:: REQUIRED WORK ::
Without any images, write the listing below out word for word.

:: INFORMATION PROVIDED ::
════════

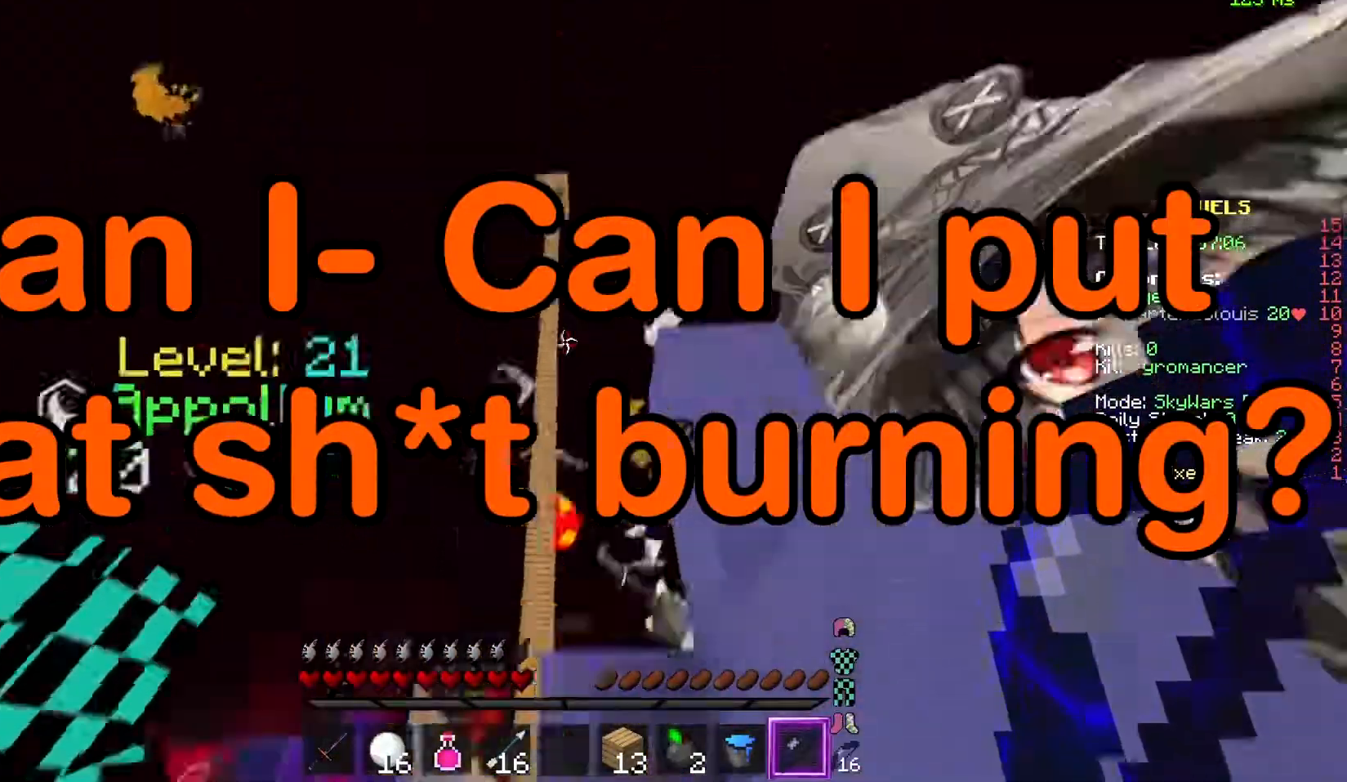
{"keys": ["w"], "mouse": [], "events": [[334, "w", "down"]]}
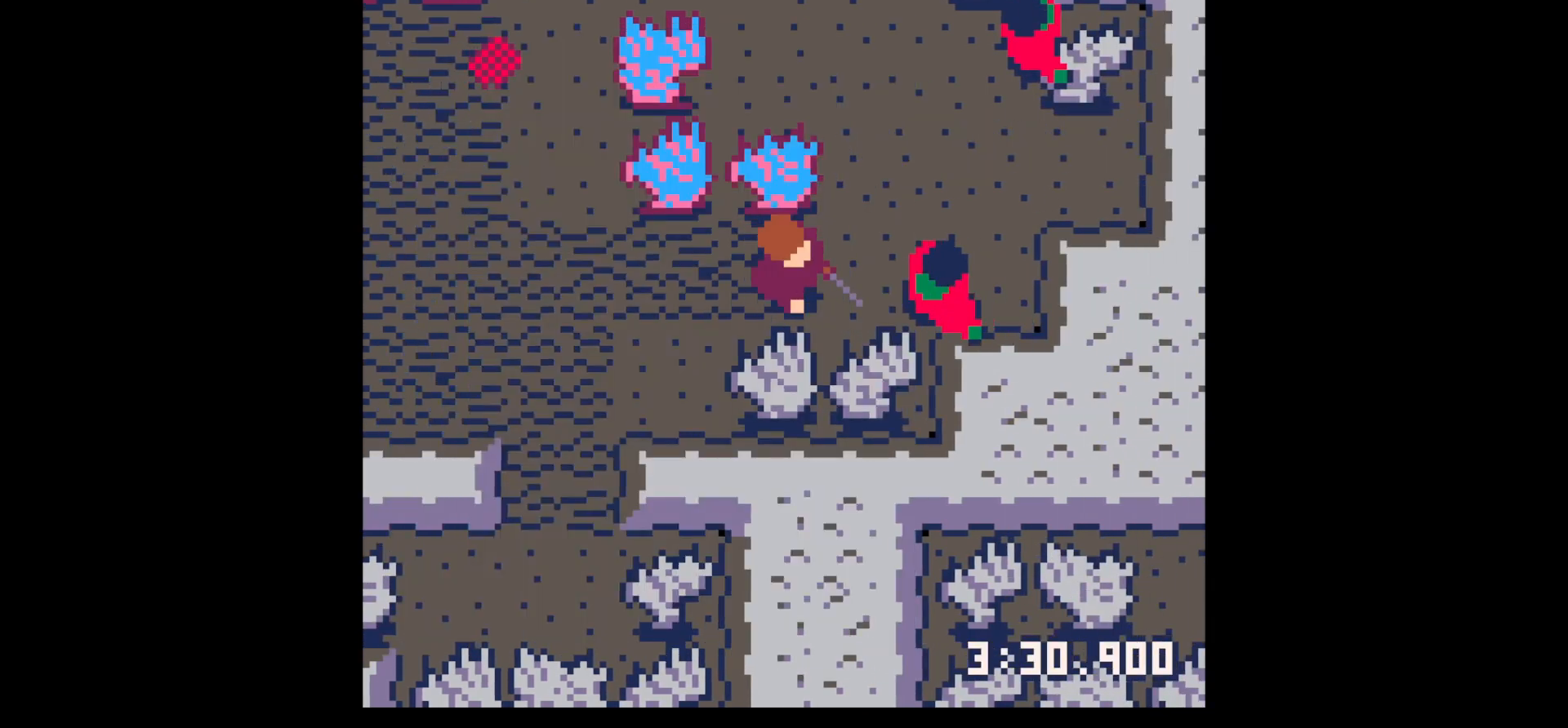
Gameplay with keyboard; each line is a JSON object with the keys held at the frame after it. "events" lists presses ("down") and releases ("up") of "down", "left", "right", "up", "x" and "z" between this image and that frame as [ms after this image, input, new state], when the widget could be followed in between. No other keys are recorded. Mouse input is not recorded.
{"keys": ["x"], "events": [[34, "x", "up"], [167, "right", "up"], [167, "x", "down"], [300, "x", "up"], [350, "x", "down"]]}
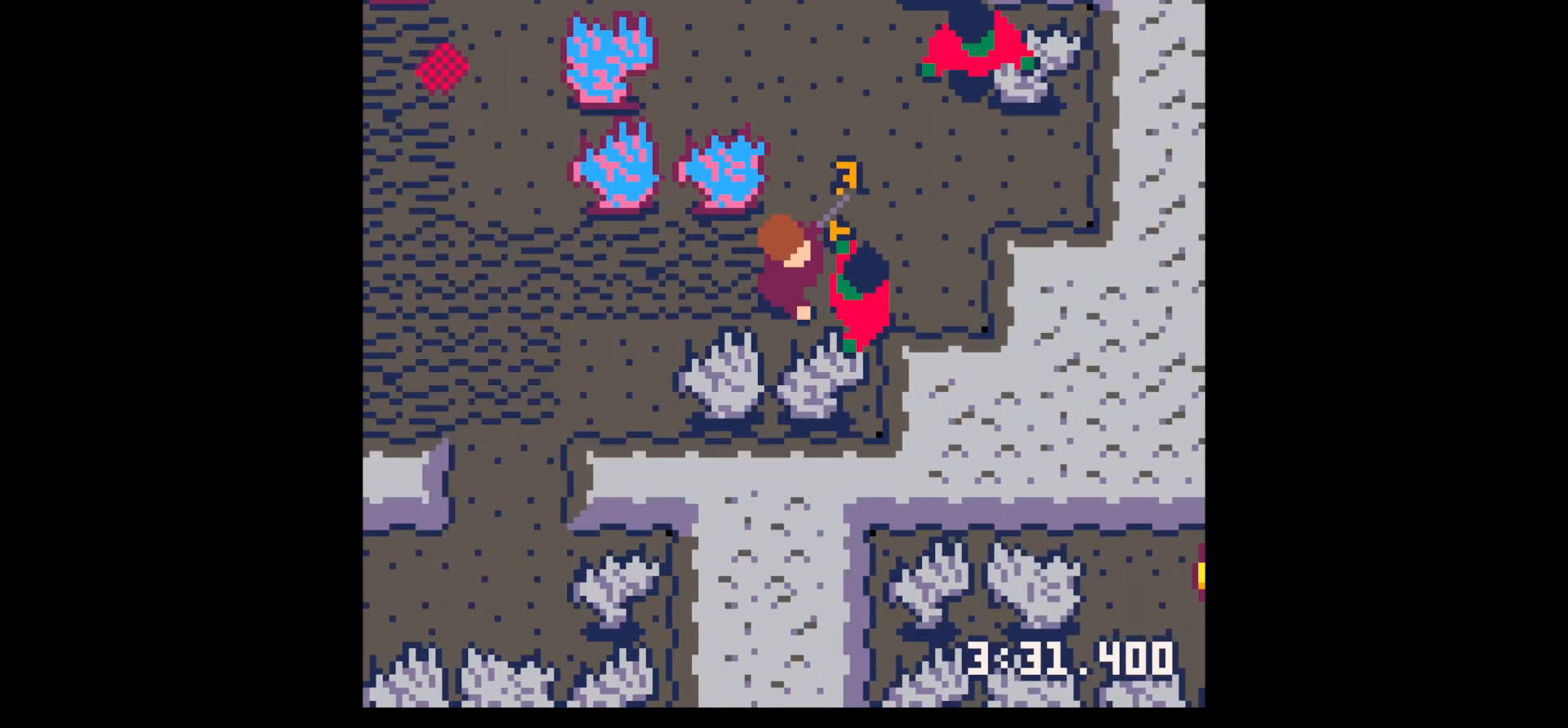
{"keys": ["right", "up"], "events": [[34, "x", "up"], [100, "x", "down"], [234, "right", "down"], [267, "x", "up"], [367, "right", "up"], [467, "right", "down"], [467, "up", "down"]]}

════════

:: EXERCISE RESULT ::
{"keys": ["w"], "mouse": [], "events": [[334, "w", "down"]]}
Gameplay with keyboard; each line is a JSON object with the keys held at the frame after it. "events" lists presses ("down") and releases ("up") of "down", "left", "right", "up", "x" and "z" between this image and that frame as [ms after this image, input, new state], when the widget could be followed in between. No other keys are recorded. Mouse input is not recorded.
{"keys": ["x"], "events": [[34, "x", "up"], [167, "right", "up"], [167, "x", "down"], [300, "x", "up"], [350, "x", "down"]]}
{"keys": ["right", "up"], "events": [[34, "x", "up"], [100, "x", "down"], [234, "right", "down"], [267, "x", "up"], [367, "right", "up"], [467, "right", "down"], [467, "up", "down"]]}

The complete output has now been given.